Your ability to live in the present and learn from new experiences can therefore become inhibited. EMDR helps create the connections between your brain’s memory networks, enabling your brain to process the traumatic memory in a very natural way.

Who can benefit from EMDR?

EMDR can accelerate therapy by resolving the impact of your past traumas and allowing you to live more fully in the present. It is not, however, appropriate for everyone.

The process is rapid, and any disturbing experiences, if they occur, last for a comparatively short period of time. Nevertheless, you need to be aware of and willing to experience the strong feelings and disturbing thoughts which sometimes occur during sessions.

Will I remain in control and feel empowered?

This is not a form of hypnosis and you can stop the process at any time.

During EMDR treatment, you will remain in control, fully alert and wide-awake. Throughout the session, the therapist will support and facilitate your own self-healing and intervene as little as possible.

Reprocessing is usually experienced as something that happens spontaneously, and new connections and insights are felt to arise quite naturally from within. As a result, most people experience EMDR as being a natural and very empowering therapy. EMDR uses bi-lateral stimulation, negative cognitions, and positive cognitions in order to fulfill the treatment protocol.

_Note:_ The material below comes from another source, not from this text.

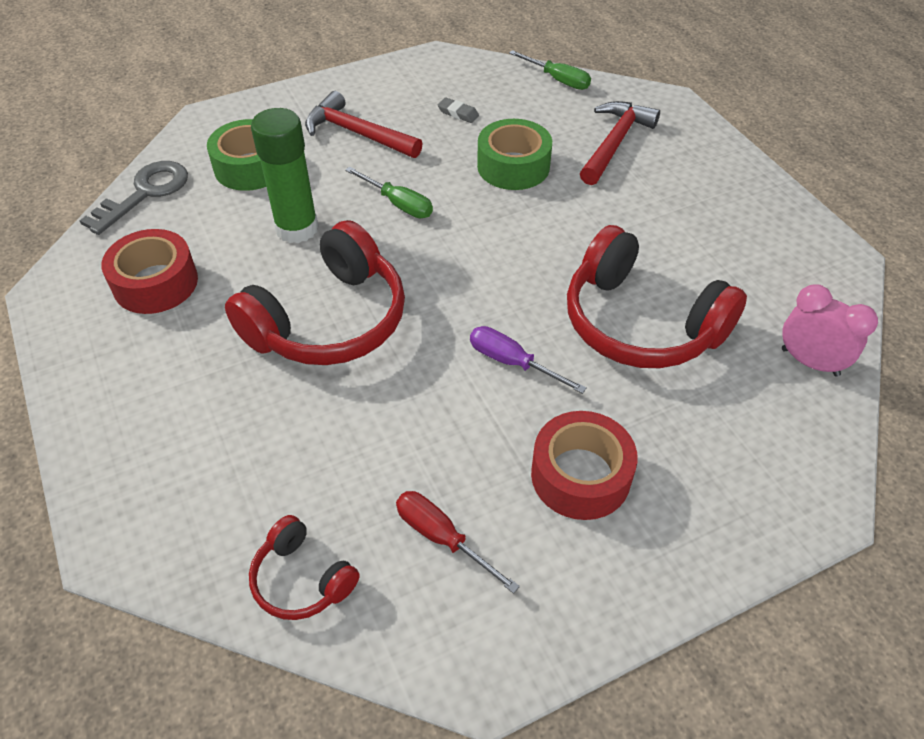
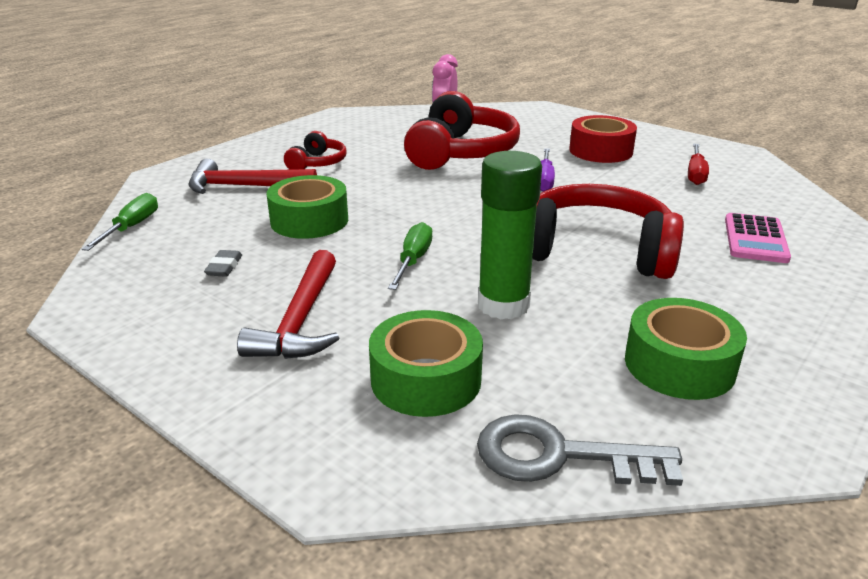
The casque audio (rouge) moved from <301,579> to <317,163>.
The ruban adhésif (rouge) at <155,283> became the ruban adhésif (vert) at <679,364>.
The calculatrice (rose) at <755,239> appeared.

Ask yourself:  How do you feel about you?  Do you have an uncomfortable memory you no longer wish to carry with you?

EMDR can be brief focused treatment or part of a longer psychotherapy program.  EMDR sessions can last from 60 to 90 minutes in length.

What is an EMDR session like?

EMDR utilizes the natural healing ability of your body.

A trained therapist performs an EMDR session

A trained therapist performs an EMDR session

After a thorough assessment, you will be asked specific questions about a particular disturbing memory. Eye movements, similar to those during REM sleep, will be recreated simply by asking you to watch the therapist's finger moving backwards and forwards across your visual field. Sometimes, a bar of moving lights or headphones is used instead. The eye movements will last for a short while, then stop. You will then be asked to report back on the experiences you have had during each of these sets of eye movements. Experiences during a session may include changes in thoughts, images and feelings.

With repeated sets of eye movements, the memory tends to change in such a way that it loses its painful intensity and simply becomes a neutral memory of an event in the past. Other associated memories may also heal. This linking of related memories can lead to a dramatic and rapid improvement in many aspects of your life.

What evidence is there that EMDR is a successful treatment?

EMDR is an innovative clinical treatment which has successfully helped over a million individuals. The validity and reliability of EMDR has been established by rigorous research.

There are now nineteen controlled studies into EMDR making it the most thoroughly researched method used in the treatment of trauma and PTSD.

In addition to its use for the treatment of Post-traumatic Stress Disorder, EMDR has been successfully used to treat: Anxiety and panic attacks, Depression, stress, phobias, sleep problems, complicated grief, addictions, pain relief, phantom limb pain, self-esteem, body dysmorphia, performance anxiety, and many others.